IFC partners with the Chamber of Commerce and Industry on development of women entrepreneurs in Yemen [Archives:2005/854/Local News]

June 27 2005

Sana'a, Yemen – June 18, 2005)The International Finance Corporation's Private Enterprise Partnership for the Middle East and North Africa (IFC PEP-MENA) organized a three-day financial management training workshop for women entrepreneurs in Yemen under the auspices of the Chamber of Commerce in Sana'a June 18-20, 2005. The training session is part of a market and product development process that IFC PEP-MENA has undertaken in Yemen to strengthen women-owned enterprises.

IPF PEP-MENA believes that unleashing the potential of women entrepreneurs is crucial to bolstering private sector development and reducing unemployment in Middle Eastern and North African economies. To identify the barriers that women entrepreneurs face and other factors that affect women-owned businesses in Yemen, IFC PEP-MENA commissioned a survey to support the development of a demand-driven technical assistance program.
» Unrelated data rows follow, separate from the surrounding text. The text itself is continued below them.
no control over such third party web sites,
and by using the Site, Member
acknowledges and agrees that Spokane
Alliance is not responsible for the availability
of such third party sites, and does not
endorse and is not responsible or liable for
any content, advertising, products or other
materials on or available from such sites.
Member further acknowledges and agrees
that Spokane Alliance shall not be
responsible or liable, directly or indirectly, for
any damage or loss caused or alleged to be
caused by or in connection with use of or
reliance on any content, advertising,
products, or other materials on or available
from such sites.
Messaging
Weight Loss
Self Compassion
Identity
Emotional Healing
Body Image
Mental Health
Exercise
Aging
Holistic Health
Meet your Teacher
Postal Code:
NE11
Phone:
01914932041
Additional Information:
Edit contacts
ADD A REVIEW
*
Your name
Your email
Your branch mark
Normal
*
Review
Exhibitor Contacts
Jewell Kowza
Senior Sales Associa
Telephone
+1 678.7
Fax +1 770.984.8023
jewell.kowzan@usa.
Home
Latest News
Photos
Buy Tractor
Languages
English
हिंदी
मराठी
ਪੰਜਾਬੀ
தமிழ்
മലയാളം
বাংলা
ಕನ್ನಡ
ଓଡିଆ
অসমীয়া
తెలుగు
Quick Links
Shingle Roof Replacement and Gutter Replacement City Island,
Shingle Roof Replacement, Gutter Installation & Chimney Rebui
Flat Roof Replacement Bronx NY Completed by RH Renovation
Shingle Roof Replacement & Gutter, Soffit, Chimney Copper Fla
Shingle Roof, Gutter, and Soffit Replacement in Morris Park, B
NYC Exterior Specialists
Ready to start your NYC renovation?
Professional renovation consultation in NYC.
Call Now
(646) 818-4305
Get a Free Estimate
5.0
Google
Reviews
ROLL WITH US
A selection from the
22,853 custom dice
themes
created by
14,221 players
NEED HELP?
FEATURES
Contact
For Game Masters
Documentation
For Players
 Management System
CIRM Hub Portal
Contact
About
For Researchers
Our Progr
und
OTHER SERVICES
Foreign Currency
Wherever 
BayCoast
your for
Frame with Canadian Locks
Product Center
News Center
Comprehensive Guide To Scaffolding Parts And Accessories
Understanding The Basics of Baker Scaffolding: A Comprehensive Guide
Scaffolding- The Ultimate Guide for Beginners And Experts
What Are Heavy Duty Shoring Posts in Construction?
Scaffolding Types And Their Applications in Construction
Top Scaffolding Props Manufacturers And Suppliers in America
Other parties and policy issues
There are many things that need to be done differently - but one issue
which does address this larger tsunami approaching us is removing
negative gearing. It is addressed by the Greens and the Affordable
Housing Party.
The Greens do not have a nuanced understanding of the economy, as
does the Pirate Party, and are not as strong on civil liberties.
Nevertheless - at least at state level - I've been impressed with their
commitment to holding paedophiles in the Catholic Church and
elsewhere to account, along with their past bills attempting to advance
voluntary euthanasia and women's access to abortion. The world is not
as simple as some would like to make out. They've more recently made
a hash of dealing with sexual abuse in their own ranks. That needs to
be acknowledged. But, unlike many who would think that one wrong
Direct Marketing Services (DMS), a local Yemeni firm, conducted the survey. Over 130 male and female entrepreneurs were interviewed)along with a wide range of public, donor, and private small business development stakeholders)during the period April to June 2005. The small business development stakeholders, from both the public and the private sectors, will all have an opportunity to present their input on the survey findings as well as the IFC proposed plan of action at a consultative workshop scheduled for June 21 at the Sheraton Hotel in Sana'a. The report, to be based on the survey findings, will provide the basic for IFC's program to support the growth of existing women-owned and operated enterprises and the creation of jobs in Yemen. One finding of the IFC study is that female entrepreneurs are twice as likely to hire women employees as male entrepreneurs are.

IFC's proposed technical assistance to growth-oriented women-owned enterprises is not only expected to create employment but also to fill a crucial market gap. “It is difficult to get high-quality training and business consulting in Yemen,” said one of the businesswomen interviewed during the IFC survey. “These are very important to the development of our employees and consequently to the growth of our business,” she added.

In addition to the training and groundbreaking research on female entrepreneurs and how to support them in evolving from informal microenterprises to true small businesses, IFC PEP-MENA is conducting studies in three other countries)Egypt, Morocco, and Oman. Generally speaking, regional findings indicate that women can overcome the main challenges to the growth of their businesses and realize their untapped economic potential if they have access to targeted technical assistance.

IFc's (www.ifc.org) mission is to promote sustainable private sector investment in developing countries, helping to reduce poverty and improve people's lives. IFC finances private sector investments in the developing world, mobilizes capital in the international financial markets, helps clients improve social and environmental sustainability, and provides technical assistance and advice to governments and businesses. From its founding in 1956 through FY2004, IFC has committed more than $44 billion of its own funds and arranged $23 billion in syndications for 3,143 companies in 140 developing countries. IFC's worldwide committed portfolio as of FY2004 as $17.9 billion for its own account and $5.5 billion held for participants in loan syndications.